The Border by Don Winslow
My rating: 4 of 5 stars
They say that the definition of insanity is doing the same thing over and over again while expecting a different result. So maybe America should start questioning its ‘war on drugs’ which is almost 50 years old now?
Nah. Let’s just keep doing the same thing we always have. It’s gotta work eventually.
Art Keller’s story began in The Power of the Dog when he was a young DEA agent dispatched to Mexico in the ‘70s. There he got into a feud with Adán Barrera who becomes one of the most powerful cartel kingpins, and their bloody fight would go on for years. Keller’s efforts to bring him to justice were complicated by the US’s covert support of the drug trade to fund anti-communist operations in Central and South America. The war between Keller and Barrera goes on past the turn of the century in The Cartel when a power struggle in Mexico leads to stunning levels of violence and corruption.
Now America’s dependence on opioids has created an expanding market for heroin and fentanyl, and Keller has been appointed head of the DEA to try and stem the tide. Keller’s strategy is to adopt a more tolerant attitude to low-level users and dealers while going after the high level money men profiting from the trade.

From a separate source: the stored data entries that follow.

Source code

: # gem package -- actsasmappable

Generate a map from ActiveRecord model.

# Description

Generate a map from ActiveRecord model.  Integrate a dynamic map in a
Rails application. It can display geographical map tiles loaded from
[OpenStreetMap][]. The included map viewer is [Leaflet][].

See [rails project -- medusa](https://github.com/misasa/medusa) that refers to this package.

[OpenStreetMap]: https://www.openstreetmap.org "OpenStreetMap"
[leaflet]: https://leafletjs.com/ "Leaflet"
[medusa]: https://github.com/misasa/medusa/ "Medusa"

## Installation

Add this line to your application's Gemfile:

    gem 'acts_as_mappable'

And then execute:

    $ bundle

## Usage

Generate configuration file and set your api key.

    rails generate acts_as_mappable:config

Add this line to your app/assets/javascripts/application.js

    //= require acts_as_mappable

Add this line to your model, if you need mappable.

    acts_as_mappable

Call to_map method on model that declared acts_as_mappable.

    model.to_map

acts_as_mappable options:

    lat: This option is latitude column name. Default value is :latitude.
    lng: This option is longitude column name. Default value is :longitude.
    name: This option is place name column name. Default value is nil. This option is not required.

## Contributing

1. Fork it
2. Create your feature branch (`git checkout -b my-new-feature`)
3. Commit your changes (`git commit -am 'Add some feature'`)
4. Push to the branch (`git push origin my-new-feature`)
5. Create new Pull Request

Unfortunately, a loud-mouthed presidential candidate accuses him of being soft on crime while pointing the finger at illegal immigration and Mexican government corruption, and Keller has to beware of right wingers in his own agency trying to sabotage him.
Then Keller gets evidence indicating that the candidate’s son-in-law is about to launder hundreds of millions of dollars in cartel money under the guise of a real estate deal, but just trying to investigate it will mean being smeared by the alt-right even as he fears that the cartels have just bought the White House. Meanwhile, there’s another vicious war for control of the drug trade going on in Mexico, and host of people like a small time junkie, an undercover cop, the son of a slain DEA agent, a young boy fleeing gang violence in his own country, and a retired hit man are all caught up in the chaos in various ways.
Don Winslow has been researching and writing about the Mexican drug trade for years now, and he’s got a lot to say about the ultimate futility of trying to stop it with cops. He’s also not shy about pointing out the hypocrisy of how America is the biggest customer of this trade while blaming other countries like Mexico for it. Winslow’s trilogy makes these social and political points while also delivering an epic crime tale with Art Keller at its center. These aren’t just entertaining books, they feel like important books.
Unfortunately, this one was a little hard for me to read because it all too accurately mirrors current events with the character of John Dennison, a liar/ racist/ fraud/ criminal/ asshole who somehow becomes president of the United States that was obviously created as a stand-in for the real thing. For the purposes of this book Winslow has shifted the dirty dealings from Russian oligarchs to Mexican drug lords, but honestly, if we found out that the orange shitbag had taken cartel money, would anyone really be surprised?
Since reality is such a bummer these days it made reading this even more depressing than the other books. It’s relevant and good, but it is tough to read a fictional version of America destroying itself in ways that are really happening.